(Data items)
******

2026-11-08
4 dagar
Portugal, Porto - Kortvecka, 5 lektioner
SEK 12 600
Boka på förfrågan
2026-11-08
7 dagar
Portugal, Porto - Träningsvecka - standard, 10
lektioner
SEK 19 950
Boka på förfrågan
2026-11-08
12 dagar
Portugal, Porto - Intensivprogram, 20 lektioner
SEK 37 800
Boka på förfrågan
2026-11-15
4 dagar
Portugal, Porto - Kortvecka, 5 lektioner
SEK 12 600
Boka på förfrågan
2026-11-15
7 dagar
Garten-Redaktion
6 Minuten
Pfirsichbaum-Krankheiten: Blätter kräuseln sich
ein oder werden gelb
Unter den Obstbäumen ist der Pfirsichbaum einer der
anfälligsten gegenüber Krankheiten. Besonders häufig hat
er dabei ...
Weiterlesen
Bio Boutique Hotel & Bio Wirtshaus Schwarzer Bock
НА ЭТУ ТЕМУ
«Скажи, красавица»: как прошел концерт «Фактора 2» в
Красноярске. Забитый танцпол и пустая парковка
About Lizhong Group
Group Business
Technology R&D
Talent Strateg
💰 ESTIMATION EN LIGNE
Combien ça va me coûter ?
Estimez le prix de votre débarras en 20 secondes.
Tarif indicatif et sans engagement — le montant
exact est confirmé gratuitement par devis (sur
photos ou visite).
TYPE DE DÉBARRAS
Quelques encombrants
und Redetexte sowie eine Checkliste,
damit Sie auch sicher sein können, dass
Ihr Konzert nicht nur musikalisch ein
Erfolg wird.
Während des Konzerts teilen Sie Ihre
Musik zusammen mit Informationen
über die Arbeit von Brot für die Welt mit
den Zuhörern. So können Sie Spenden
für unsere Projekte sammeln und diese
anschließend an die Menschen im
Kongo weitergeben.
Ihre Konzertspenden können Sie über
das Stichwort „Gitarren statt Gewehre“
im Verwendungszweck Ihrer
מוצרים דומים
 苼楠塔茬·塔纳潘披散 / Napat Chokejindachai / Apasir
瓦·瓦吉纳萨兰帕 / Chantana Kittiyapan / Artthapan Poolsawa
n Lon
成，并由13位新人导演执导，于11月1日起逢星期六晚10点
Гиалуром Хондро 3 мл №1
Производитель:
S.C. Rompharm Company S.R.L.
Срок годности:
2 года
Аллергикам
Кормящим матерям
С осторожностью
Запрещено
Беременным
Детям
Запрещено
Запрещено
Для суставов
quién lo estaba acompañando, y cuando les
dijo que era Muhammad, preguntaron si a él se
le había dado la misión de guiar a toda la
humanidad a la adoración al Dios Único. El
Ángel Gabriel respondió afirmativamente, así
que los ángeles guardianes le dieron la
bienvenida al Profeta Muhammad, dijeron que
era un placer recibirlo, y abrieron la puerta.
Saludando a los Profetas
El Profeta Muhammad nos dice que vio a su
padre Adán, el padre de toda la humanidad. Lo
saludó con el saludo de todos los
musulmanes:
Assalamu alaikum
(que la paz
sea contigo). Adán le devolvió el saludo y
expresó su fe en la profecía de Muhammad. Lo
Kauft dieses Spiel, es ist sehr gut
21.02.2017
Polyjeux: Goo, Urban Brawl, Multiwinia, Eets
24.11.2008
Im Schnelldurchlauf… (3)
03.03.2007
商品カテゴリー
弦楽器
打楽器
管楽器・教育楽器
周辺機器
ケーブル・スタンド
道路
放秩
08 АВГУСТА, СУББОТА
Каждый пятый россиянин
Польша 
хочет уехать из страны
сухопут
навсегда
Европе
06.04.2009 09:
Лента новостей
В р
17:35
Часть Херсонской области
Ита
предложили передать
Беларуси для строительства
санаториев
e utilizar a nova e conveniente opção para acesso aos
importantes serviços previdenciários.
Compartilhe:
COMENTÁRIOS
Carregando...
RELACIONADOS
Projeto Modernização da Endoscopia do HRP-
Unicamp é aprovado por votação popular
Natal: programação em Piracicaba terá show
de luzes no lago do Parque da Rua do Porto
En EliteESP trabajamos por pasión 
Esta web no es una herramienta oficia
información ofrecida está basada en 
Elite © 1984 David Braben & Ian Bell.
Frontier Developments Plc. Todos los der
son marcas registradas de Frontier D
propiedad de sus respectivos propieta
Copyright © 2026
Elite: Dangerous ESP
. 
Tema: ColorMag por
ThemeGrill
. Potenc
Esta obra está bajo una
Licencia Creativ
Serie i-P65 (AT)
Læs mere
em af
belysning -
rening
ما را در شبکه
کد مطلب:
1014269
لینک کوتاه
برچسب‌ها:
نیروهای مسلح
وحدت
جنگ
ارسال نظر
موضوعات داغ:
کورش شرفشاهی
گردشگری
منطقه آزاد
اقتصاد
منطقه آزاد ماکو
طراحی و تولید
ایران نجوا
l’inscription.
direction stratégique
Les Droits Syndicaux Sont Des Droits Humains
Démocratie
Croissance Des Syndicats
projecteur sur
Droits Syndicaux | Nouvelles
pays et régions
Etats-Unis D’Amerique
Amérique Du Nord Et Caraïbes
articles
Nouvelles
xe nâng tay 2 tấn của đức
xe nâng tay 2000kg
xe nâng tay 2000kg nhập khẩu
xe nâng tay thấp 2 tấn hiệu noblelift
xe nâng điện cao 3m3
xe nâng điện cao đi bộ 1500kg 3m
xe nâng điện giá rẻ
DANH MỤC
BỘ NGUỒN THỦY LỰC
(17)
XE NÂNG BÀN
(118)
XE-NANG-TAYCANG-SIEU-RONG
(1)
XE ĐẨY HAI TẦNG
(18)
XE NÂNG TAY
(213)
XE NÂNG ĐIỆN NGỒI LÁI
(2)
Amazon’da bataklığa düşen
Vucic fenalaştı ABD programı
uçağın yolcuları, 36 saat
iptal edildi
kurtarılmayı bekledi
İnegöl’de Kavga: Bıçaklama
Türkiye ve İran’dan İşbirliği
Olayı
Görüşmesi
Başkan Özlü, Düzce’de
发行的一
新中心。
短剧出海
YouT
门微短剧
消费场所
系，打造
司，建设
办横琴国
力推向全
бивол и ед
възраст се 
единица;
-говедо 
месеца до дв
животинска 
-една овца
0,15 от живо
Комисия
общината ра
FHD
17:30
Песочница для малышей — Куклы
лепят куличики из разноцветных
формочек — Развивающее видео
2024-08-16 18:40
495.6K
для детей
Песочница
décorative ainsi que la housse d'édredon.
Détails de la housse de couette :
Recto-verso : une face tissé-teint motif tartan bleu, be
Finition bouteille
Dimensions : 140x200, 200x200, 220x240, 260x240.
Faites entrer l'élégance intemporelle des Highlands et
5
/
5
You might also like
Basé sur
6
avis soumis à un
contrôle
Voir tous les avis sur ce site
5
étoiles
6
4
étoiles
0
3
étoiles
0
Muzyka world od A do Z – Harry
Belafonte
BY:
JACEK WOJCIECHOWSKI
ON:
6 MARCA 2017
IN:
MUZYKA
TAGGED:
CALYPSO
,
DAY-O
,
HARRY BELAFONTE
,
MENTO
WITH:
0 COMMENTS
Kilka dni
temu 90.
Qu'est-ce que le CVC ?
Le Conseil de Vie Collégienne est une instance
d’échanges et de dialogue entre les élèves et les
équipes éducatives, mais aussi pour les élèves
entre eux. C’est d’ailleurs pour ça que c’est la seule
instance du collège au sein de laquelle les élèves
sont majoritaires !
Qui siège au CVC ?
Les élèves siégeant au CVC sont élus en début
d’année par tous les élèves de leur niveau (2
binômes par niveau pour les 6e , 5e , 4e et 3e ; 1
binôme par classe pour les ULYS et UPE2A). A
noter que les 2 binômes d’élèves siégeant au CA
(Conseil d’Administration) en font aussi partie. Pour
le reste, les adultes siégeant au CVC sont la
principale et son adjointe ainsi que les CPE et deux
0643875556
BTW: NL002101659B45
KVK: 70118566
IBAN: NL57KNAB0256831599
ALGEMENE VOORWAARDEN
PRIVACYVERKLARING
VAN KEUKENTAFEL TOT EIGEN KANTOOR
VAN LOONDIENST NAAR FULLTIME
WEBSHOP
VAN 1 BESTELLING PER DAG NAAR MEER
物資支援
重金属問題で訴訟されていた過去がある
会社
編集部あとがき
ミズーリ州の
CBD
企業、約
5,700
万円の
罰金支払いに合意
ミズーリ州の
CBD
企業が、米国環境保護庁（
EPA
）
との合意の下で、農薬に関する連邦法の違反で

******

INSTRUCTION:
The lines holding the word "Muhammad" are the answer. Find them in the entries and copy them.

SOLUTION TO THE PROBLEM:
dijo que era Muhammad, preguntaron si a él se
bienvenida al Profeta Muhammad, dijeron que
El Profeta Muhammad nos dice que vio a su
expresó su fe en la profecía de Muhammad. Lo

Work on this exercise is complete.